[kwlug-disc] Backup and Recovery in the 21st Century

Rashkae rashkae at tigershaunt.com
Tue Jan 12 12:01:35 EST 2010


sorry if anyone gets two copies of this reply.  Getting my mailing lists
mixed up again.

Khalid Baheyeldin wrote:
> On Tue, Jan 12, 2010 at 9:46 AM, Adam Glauser <adamglauser at gmail.com> wrote:
> 
>> Khalid Baheyeldin wrote:
>>
>>> The fact that it works on the file system level also has advantages. You
>>> can restore a partition EXACTLY to what it was before. This means
>>> timestamps, ownerships, access times, ...etc.
>>>
>> Is the main advantage over using --archive with rsync that the backup can
>> reside on a filesystem that does not support all the features of the source
>> filesystem?
> 
> 
> Rsync as most people use it is not real backup. You have only one copy on
> another machine (which is good), but you don't have versions. You just have
> the latest sync point in there.
> 
> Rsync here is like RAID, it protects from one thing only (disk failure in
> case of RAID, and machine failure in case of rsync). What they do not
> protect against, is user error, e.g. someone deletes a file by mistake then
> realizes it a week after, or an application bug corrupts data and you
> realize that after 4 days.
> 
> With Rsync and RAID, you are out of luck. If you have real versioned backup
> you can go back and retrieve your file from the older backup.
> 
> I have had a few instances of "oops!" and had to go to backup and found what
> I deleted in it. Rsync and RAID do not provide that.
> 

I realize that the caveat "as most people use it" is probably true, but
you are really underestimating rsync's ability.
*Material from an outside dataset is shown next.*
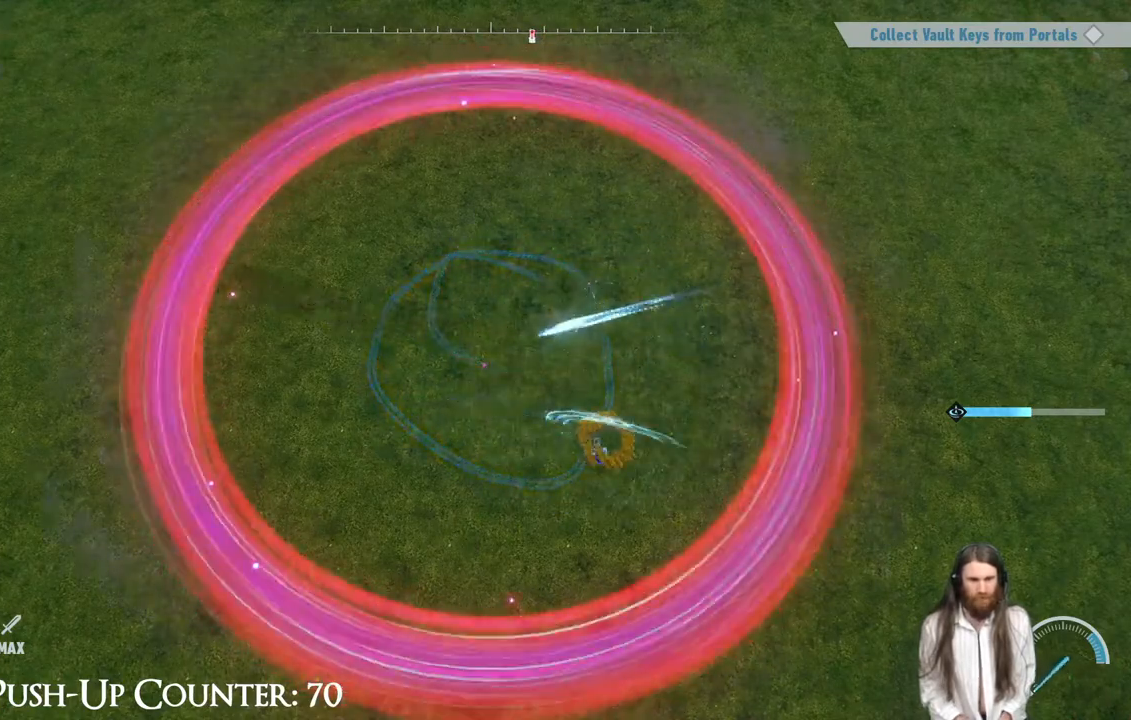
{"buttons": ["A", "R1"], "left_stick": "up", "right_stick": "center", "events": [[100, "R1", "down"], [133, "right_stick", "up"], [183, "left_stick", "up"], [200, "right_stick", "center"], [300, "R1", "up"], [383, "R1", "down"], [433, "A", "down"]]}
In particular, rsync has the built in ability to use a Unix file system
hard link ability to create what I find to be the most awesome
versioning backup system ever.  Most people use rsnapshot, though I'm
the kind of masochists who rolls out his own scripts.

Pro:

Backups with versioning.  As many versions as you want, either just a
straightforward number of versions or some hierarchical time system,
such as 7 daily backups, 4 weekly and 12 monthly.

Data transmitted on the wire only needs to be the difference between old
file and new file, so backup system works well for large data sets over
slow WAN links.

Each and every backup only requires data transfer and storage space of
an incremental backup, but can be accessed on the filesystem like a full
backup.  No need to assemble backup sets or use a database scheme to
keep track of what file can be found where for what day.  Absolutely no
software besides bash (or your shell of choice) needed to find and
restore files.

Cons:

No compression on storage. I believe, however, for most people, this
scheme will still require less space than any other since there's never
more than 1 "full backup," insofar as storage space is concerned.

Even though rsync only transmits the differences between two files, a
complete copy of changed files gets stored on the remote storage.  This
would be undesirable if you are backing up large files that change
frequently, in which case, you might prefer a backup system that backs
up incremental diff (rdiff?)

Users who re-organize directory structure or change directory names can
completely gum up the WAN if rsync suddenly thinks it has to transfer
Gigabytes of data because a top level directory name has changed.